### Information provided

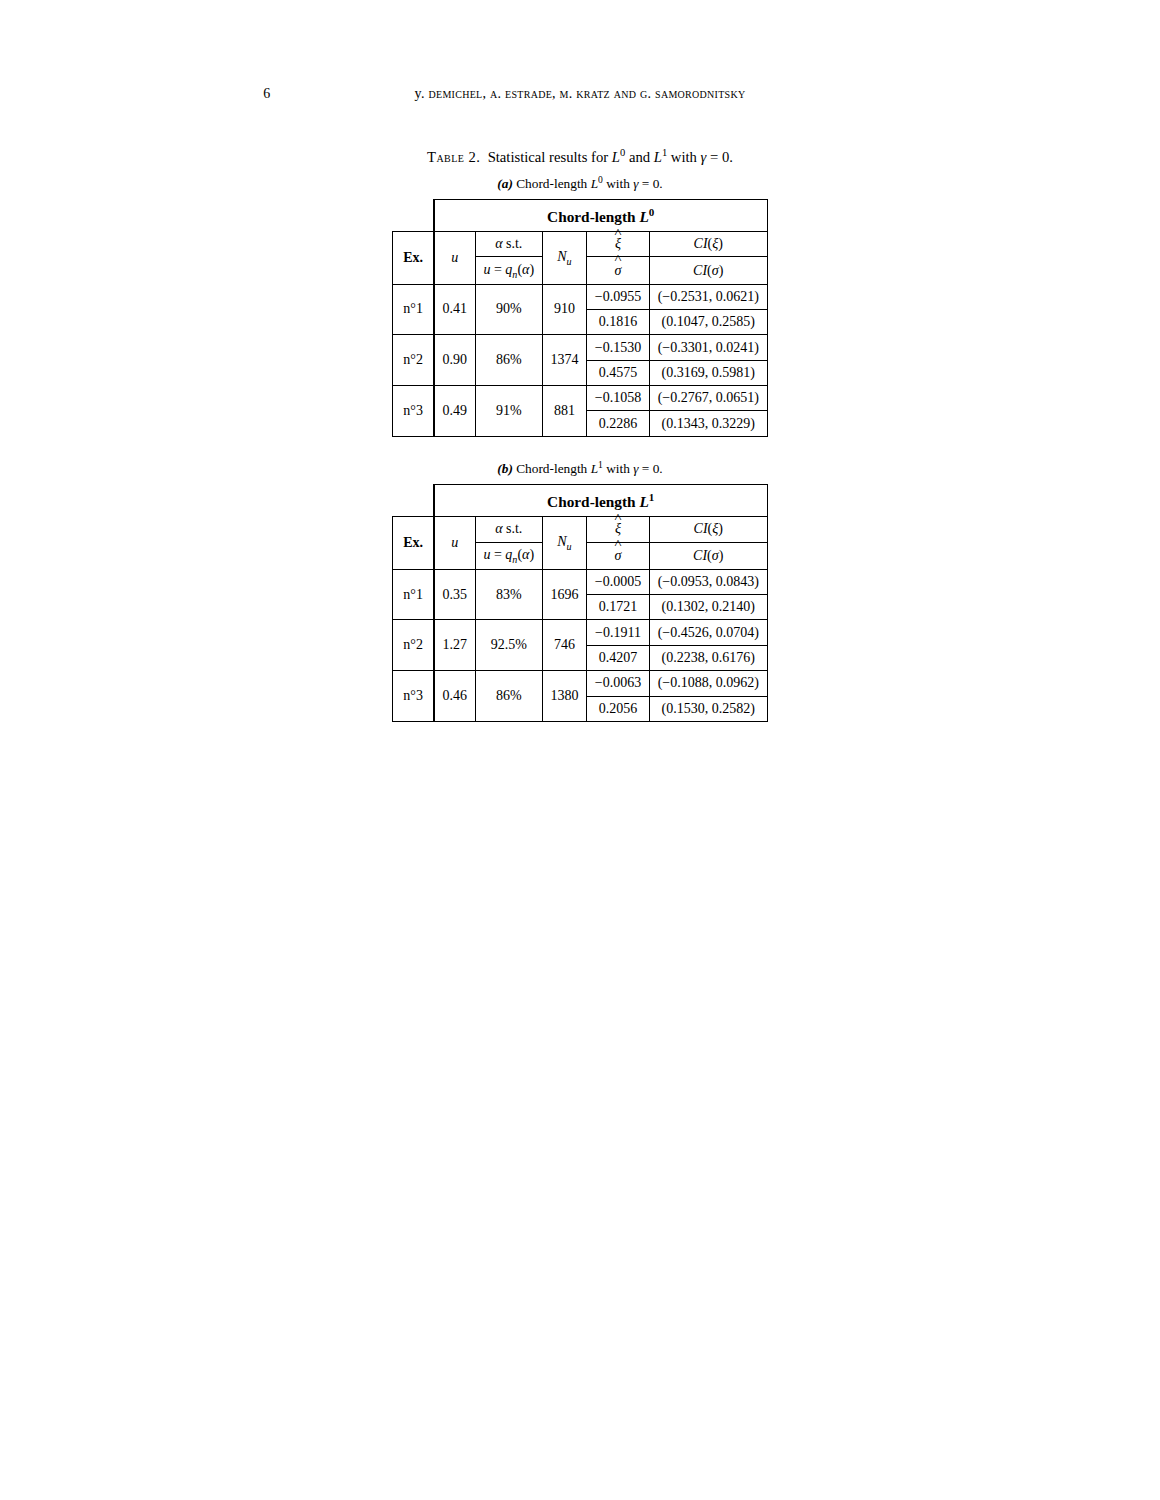6
Y. DEMICHEL, A. ESTRADE, M. KRATZ AND G. SAMORODNITSKY
Table 2. Statistical results for L0 and L1 with γ = 0.
(a) Chord-length L0 with γ = 0.
| | Chord-length L 0 |
| Ex. | u | α s.t. | N u | ξ | CI ( ξ ) |
| u = q n ( α ) | σ | CI ( σ ) |
| n°1 | 0.41 | 90% | 910 | −0.0955 | (−0.2531, 0.0621) |
| 0.1816 | (0.1047, 0.2585) |
| n°2 | 0.90 | 86% | 1374 | −0.1530 | (−0.3301, 0.0241) |
| 0.4575 | (0.3169, 0.5981) |
| n°3 | 0.49 | 91% | 881 | −0.1058 | (−0.2767, 0.0651) |
| 0.2286 | (0.1343, 0.3229) |
(b) Chord-length L1 with γ = 0.
| | Chord-length L 1 |
| Ex. | u | α s.t. | N u | ξ | CI ( ξ ) |
| u = q n ( α ) | σ | CI ( σ ) |
| n°1 | 0.35 | 83% | 1696 | −0.0005 | (−0.0953, 0.0843) |
| 0.1721 | (0.1302, 0.2140) |
| n°2 | 1.27 | 92.5% | 746 | −0.1911 | (−0.4526, 0.0704) |
| 0.4207 | (0.2238, 0.6176) |
| n°3 | 0.46 | 86% | 1380 | −0.0063 | (−0.1088, 0.0962) |
| 0.2056 | (0.1530, 0.2582) |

######

● Problem description
From the line containing "(−0.1088, 0.0962) |" to the last line above, repeat every line exactly and nothing else.

● Your solution
| n°3 | 0.46 | 86% | 1380 | −0.0063 | (−0.1088, 0.0962) |
| 0.2056 | (0.1530, 0.2582) |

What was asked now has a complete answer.